### [Textausschnitt]
# Jebao Teichpumpe



## veljun (11. Juli 2010)

Hallo liebe Freunde

Ich bin neu hier im Forum und ich suche Hilfe. Mein Problem ist folgendes.
Ich betreibe einen kleinen Spingbrunnen. Da ist eine Jabao Pumpe drin. Diese hat nun ihren Geist aufgegeben. Nun suche ich eine neue Pumpe. Ich hab die alte ausgebaut und folgende Daten abgeschrieben.  Jeboa WP-1500 LV. AC 12 V  50 Hz  25 Watt. Leider habe ich trotz eifriger Suche im Internet nichts gefunden. Kann mir einer von euch helfen ????.  
Ich danke im vorraus für eure Hilfe.

Gruß  Veljun


----------



## Christine (11. Juli 2010)

*AW: Jebao Teichpumpe*

Hi und

herzlich willkommen.

Wichtig wäre, wie hoch das Wasser transportiert werden soll. Ich habe gute Erfahrungen mit OASE-Pumpen. Für Dich käme wahrscheinlich die Neptun-Serie in Betracht.

Mehr Infos: http://www.oase-livingwater.com/de_...-und-wasserspielpumpen/wasserspielpumpen.html


----------



## veljun (12. Juli 2010)

*AW: Jebao Teichpumpe*

Hallo liebe Blumenelse

Danke für Deine Antwort.
Das Wasser braucht nur ca 100 cm hoch transportiert zu werden. Das Problem ist folgendes.
Der Springbrunnen besteht aus 3 Granitsteinen, zu allen dreien führt ein Wasserrohr und eine LED Beleuchtung. Der Anschluß an die Pumpe teilt sich in 3 Rohre auf, und der Elektroanschluss der LED Beleuchtung sowie der Pumpe liegt unter Wasser. Es führt nur eine Leitung zum Stecker. Es muß also 1. der Elektroanschluss passen und 2. der Wasseranschluß an der Pumpe. Deshalb wäre es das einfachste die gleiche Pumpe neu.

### [Bereitgestellte Daten]
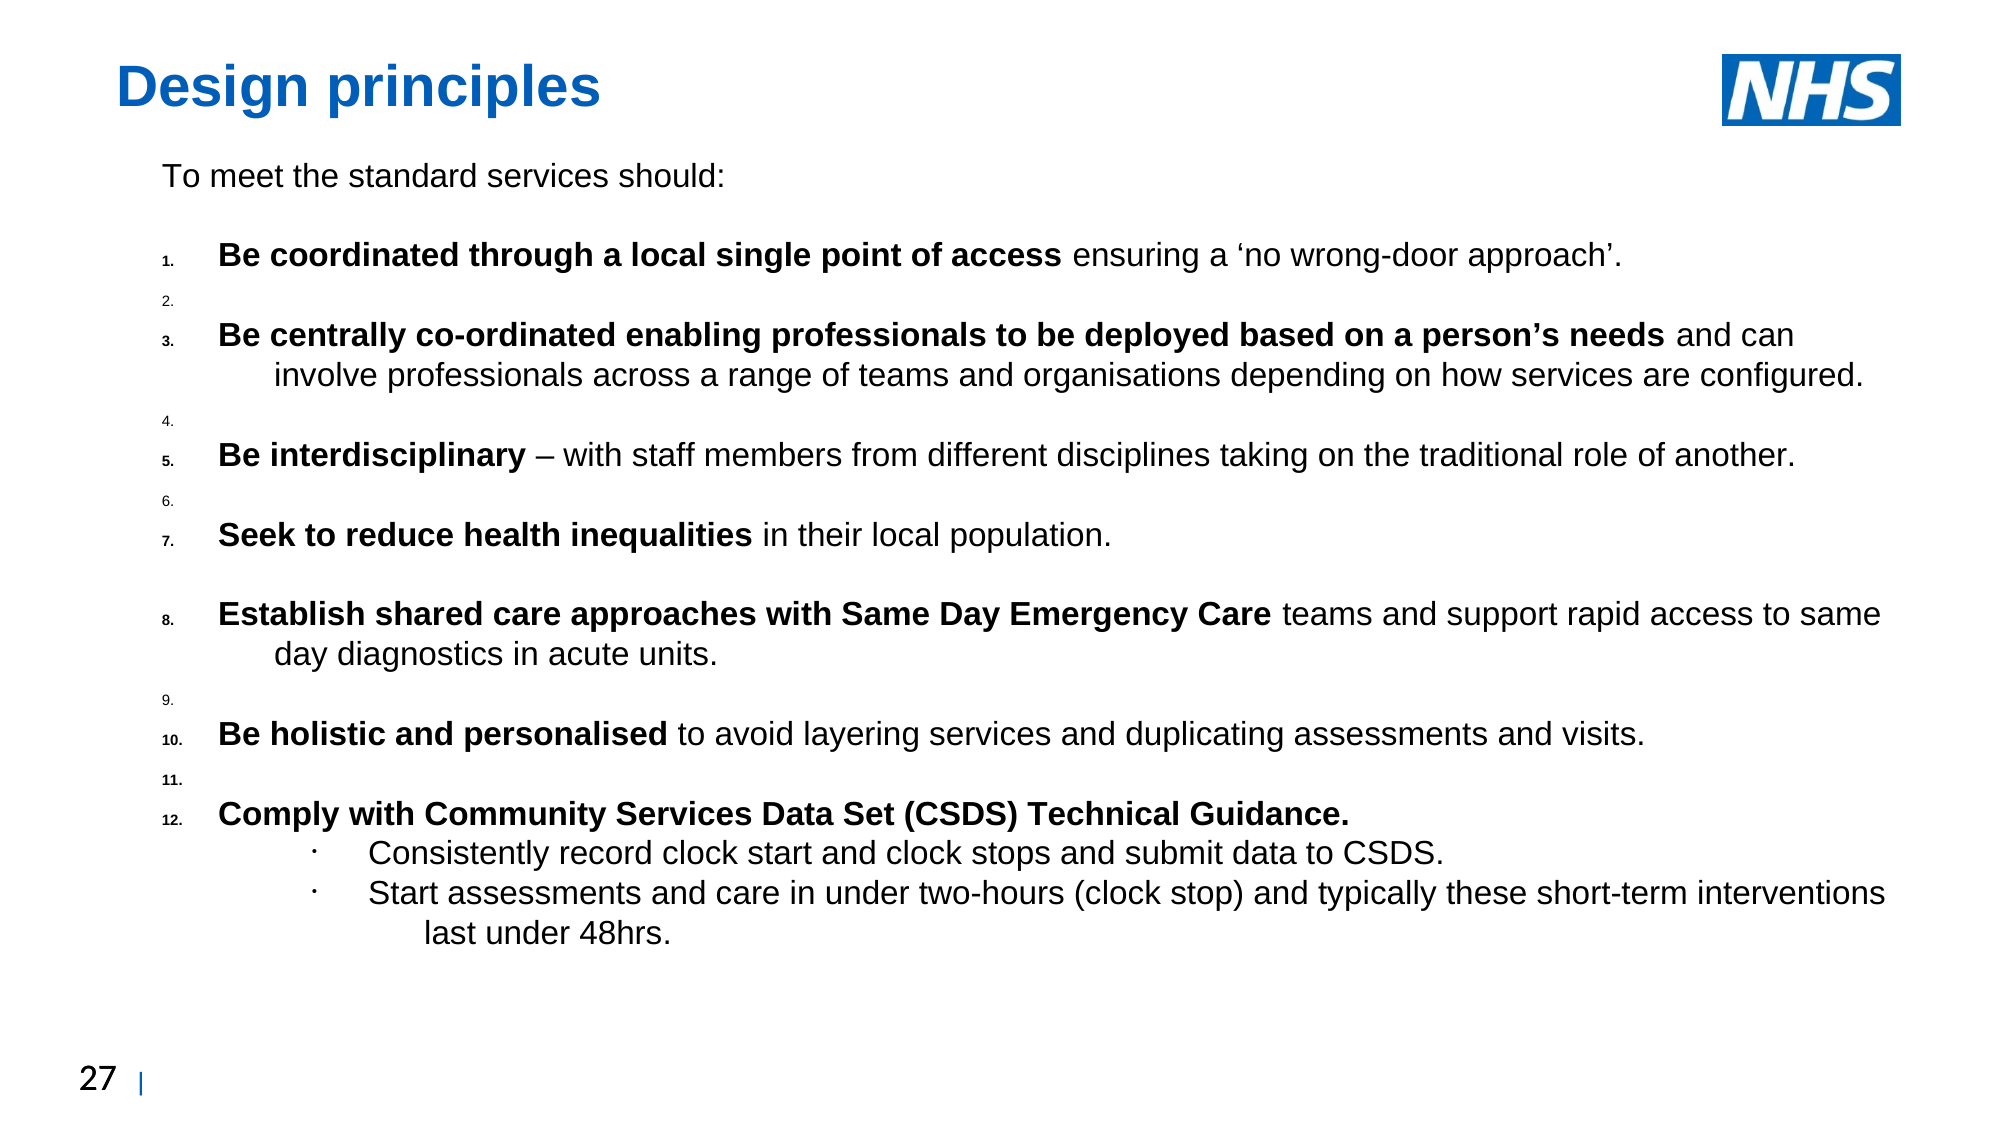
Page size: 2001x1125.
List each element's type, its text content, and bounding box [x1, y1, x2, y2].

title Design principles [100, 48, 1538, 136]
list To meet the standard services should: ​ Be coordinated through a local single point of access ensuring a ‘no wrong-door approach’.​ Be centrally co-ordinated enabling professionals to be deployed based on a person’s needs and can involve professionals across a range of teams and organisations depending on how services are configured. Be interdisciplinary – with staff members from different disciplines taking on the traditional role of another. Seek to reduce health inequalities in their local population. ​ Establish shared care approaches with Same Day Emergency Care teams and support rapid access to same day diagnostics in acute units.​ Be holistic and personalised to avoid layering services and duplicating assessments and visits. Comply with Community Services Data Set (CSDS) Technical Guidance. Consistently record clock start and clock stops and submit data to CSDS. ​ Start assessments and care in under two-hours (clock stop) and typically these short-term interventions last under 48hrs. [100, 146, 1907, 1058]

### [Was zu tun ist]
- 1) Schreib aus der Forumsdiskussion zur Jebao-Teichpumpe die Stelle von „Hallo liebe Freunde“ bis „Christine (11. Juli 2010)“ wortgetreu ab.
- 2) Wie hoch muss das Wasser laut der Forumsdiskussion zur Jebao-Teichpumpe ungefähr gepumpt werden?
- 3) Führ die Forumsdiskussion zur Jebao-Teichpumpe nach ihrem letzten Satz weiter.
Die Daten stammen aus einer anderen Quelle als die Forumsdiskussion zur Jebao-Teichpumpe.

### [Antworten]
- 1)
Hallo liebe Freunde

Ich bin neu hier im Forum und ich suche Hilfe. Mein Problem ist folgendes.
Ich betreibe einen kleinen Spingbrunnen. Da ist eine Jabao Pumpe drin. Diese hat nun ihren Geist aufgegeben. Nun suche ich eine neue Pumpe. Ich hab die alte ausgebaut und folgende Daten abgeschrieben.  Jeboa WP-1500 LV. AC 12 V  50 Hz  25 Watt. Leider habe ich trotz eifriger Suche im Internet nichts gefunden. Kann mir einer von euch helfen ????.  
Ich danke im vorraus für eure Hilfe.

Gruß  Veljun


----------



## Christine (11. Juli 2010)

- 2) Nur etwa 100 cm.

- 3)
Gruß Veljun  (Mirjana)


----------



## sabrina1981 (12. Juli 2010)

*AW: Jebao Teichpumpe*

Huhu veljun

Ich bin auch genau auf der suche nach der Pumpe habe den selben Brunnen der mir jetzt auch kaputt gegangen ist.
Wenn du was gefunden hast sag bescheid.


----------



## gecko73 (12. Juli 2010)

*AW: Jebao Teichpumpe*

http://www.jebao.com/english/products.php?laywer1=4774


----------



## sabrina1981 (12. Juli 2010)

*AW: Jebao Teichpumpe*



Hey nimm dir mal einen Eimer mit warmen Wasser und tu die Pumpe mal darein.
hat meiner geholfen der brunnen sprudelt wieder!!!!!!


----------



## veljun (13. Juli 2010)

*AW: Jebao Teichpumpe*

Hallo gecko73,  Hallo Sabrina1981

Lieber gecko73.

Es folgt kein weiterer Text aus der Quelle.